Like so many other missteps, my self-delusion involved alcohol.

It was a warm night in my hometown of Fort Lauderdale. The waiter at a waterfront restaurant placed a second draft beer on my table.

''It’s on the bartender.''

I stared at the glass in disbelief. I thought maybe a sweat droplet or a stray mosquito had lodged itself in my ear. I must not have heard him right. The first George Bush was in office the last time a man bought me a drink.

It wasn't always so. In my day, I was a looker. Not “Get-This-Gal-A-Vogue-Cover!’’ gorgeous, but pretty enough that construction workers hung off scaffolding and yelled stuff as I passed by.

It's been a long time, though, since I've heard anyone shout, ''Ooooooh, baby, how'd you like to hold my hammer?’’

I peered at the free drink like it was a terrorist's cocktail. ''Do I know the bartender?''

''He's new,'' said the waiter, oddly evasive.

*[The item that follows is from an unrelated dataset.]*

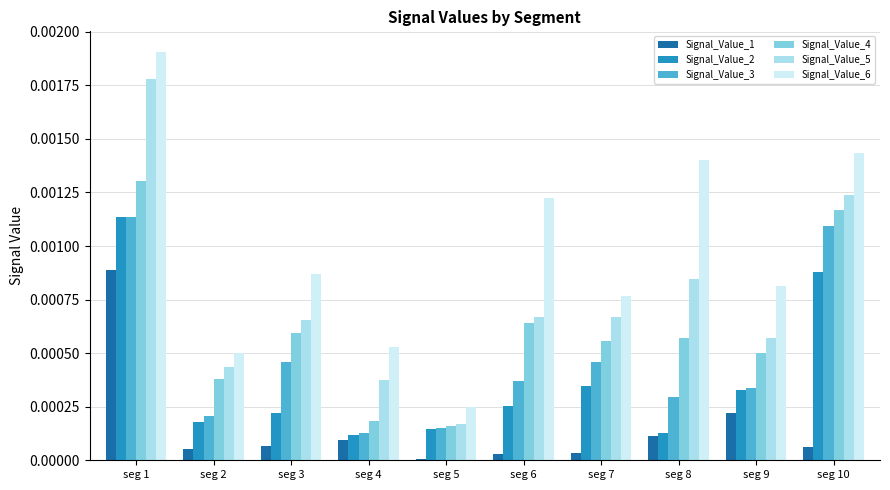

Which category has the highest value in the Signal_Value_2 series?

seg 1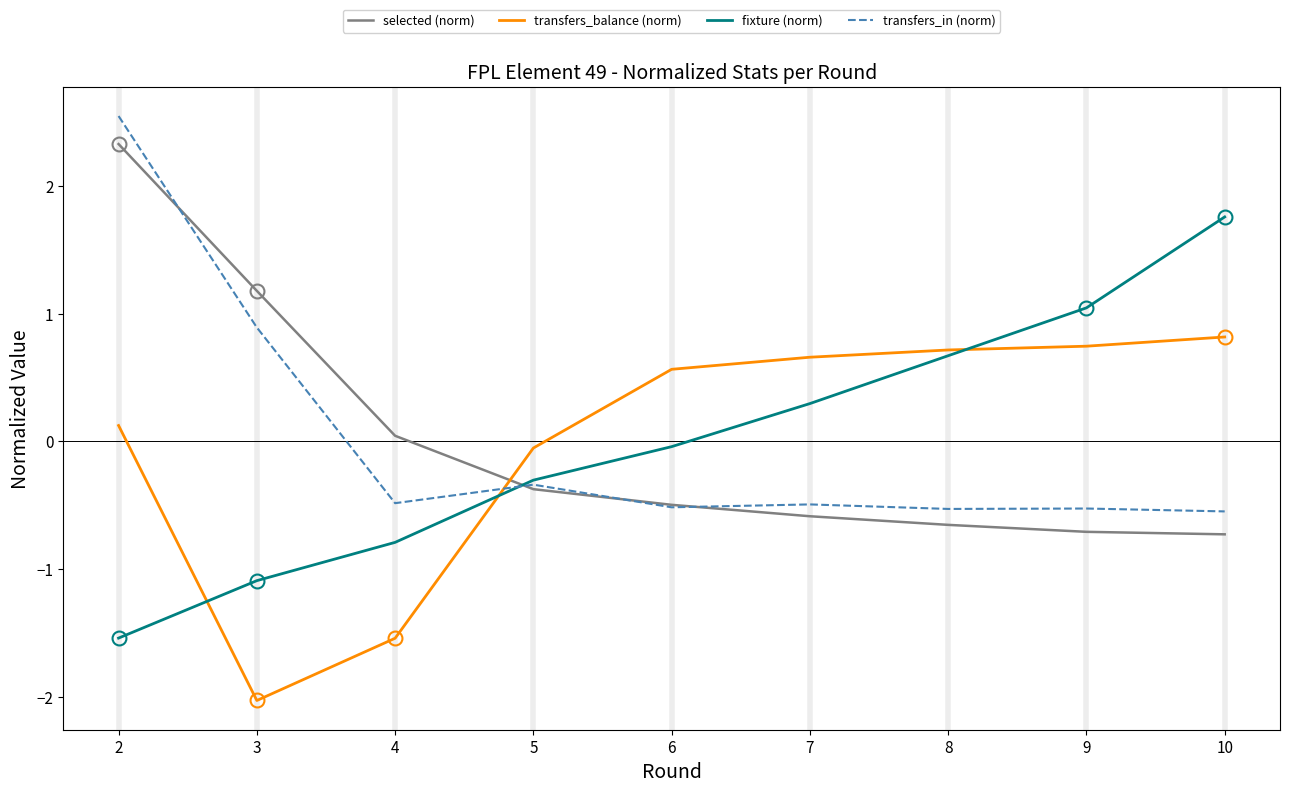

At which label does selected (norm) first exceed 0?

2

Dim memories surfaced of clubbing with my girlfriends when all of us were single. Free drinks would stack up, like planes trying to land in Atlanta. I'd often take a sip, nod thanks at the guy who bought it, and leave the remainder sitting on the bar. I took the attention for granted; never thought about the day it would stop.

But it did. And I don’t miss it, for the most part.

Yet, all those memories came rushing back when the waiter delivered that beer, on the house. I was flattered. I felt twenty-nine again.

''Tell me the bartender’s name.'' I'm pretty sure I batted my lashes. ''I want to be sure to thank him.''

Long pause. ''Actually,'' the waiter looked embarrassed, ''the free beer was a mistake.''

Everyone in the bar must have heard the crash of my ego plummeting back to earth. Turned out the new bartender mistakenly poured a second beer I hadn’t ordered. Instead of tossing it, the waiter brought it over. On the house. In a way.

So, I'm still fifty-plus and invisible after all, merely the beneficiary of a new bartender’s learning curve. I drank every drop.

And as I did, I wondered: Why can't we spread those free drinks around? Take a cocktail from the line in front of some young, nubile thing, and pay it forward to someone old enough to be her grandma. One more free drink means nothing to a gorgeous girl in her twenties. But to the formerly pretty, now middle-aged and dowdy?

Well, let's just say that one draft beer on the house – briefly – made me believe I've still got it.

How about you? Any ego-deflating moments you'd care to share? Look at it this way: It's all material.